The deposition of the organic matter was controlled by the volcanism and the initial characteristics have been preserved without further improvement in the maturity of the organic matter. The drill-hole data shows three main zones. From top to bottom are bituminous marl (BLM), bituminous banded marl (BBM) and the major oil shale formation of Himmetoğlu (HOS) seam. Himmetoğlu Oil Shale strata overlie a lignite zone and extend throughout the deposit. The amount of the organic matter decreases from the outermost layer towards the bottom parts while the amount of zeolites increases. Himmetoğlu oil shale seam consists of more than 50% liptinite, 20 – 50% huminite and 0 – 20% inertinite maceral groups and is characterized by its high organic content .

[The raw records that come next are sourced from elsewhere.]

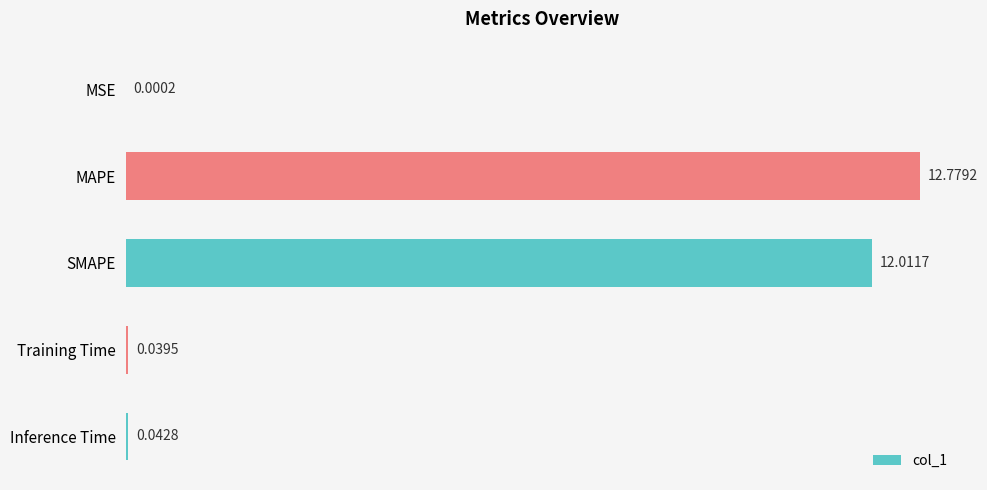

What is the change in value from MAPE to SMAPE?

-0.8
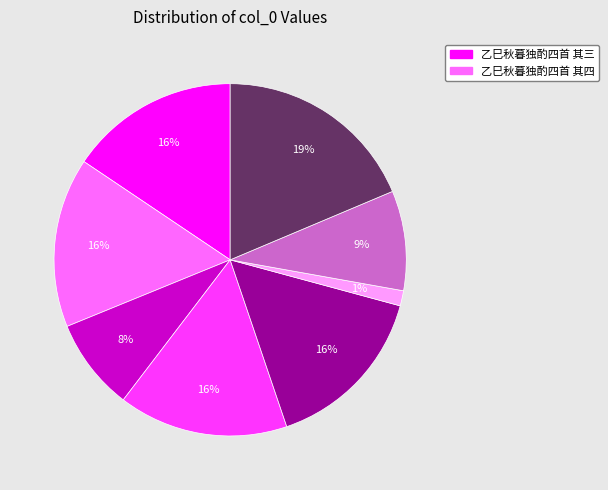

Does any single category account for the majority?

No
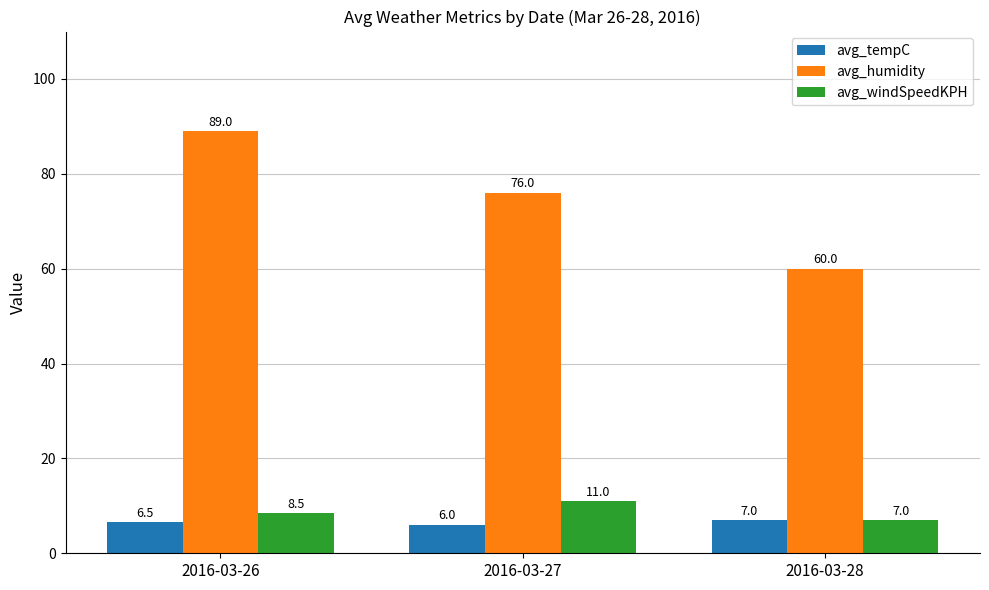

How many data points in avg_tempC are above 6?

2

The origin of the organic matter is mainly algae and plants. The major inorganic constituents in the organic rich zones are calcite, dolomite, silica and considerable amounts of pyrite. Economic Grade Oil Shale (EGOS) over an oil shale deposit was defined by 5 m minimum seam thickness, 750 kcal/kg minimum upper calorific value and 4% minimum oil content. The average calorific value of the EGOS zone is around 4900 kcal/kg. The in-place oil content of Himmetoğlu oil shale is 43% by weight or approximately 482 L/ton shale. However, the average total sulphur content is high (2.5%) due to considerable amount of pyrite. Himmetoğlu oil shale is the highest quality oil shale deposit in Turkey. Himmetoğlu oil shale zone is being excavated to exploit an underlying high quality lignite seam, utilized for domestic heating. On account of its high thermal quality, Himmetoğlu oil shale is an attractive alternative for thermal power generation in Turkey, which relies mostly on poor quality lignites.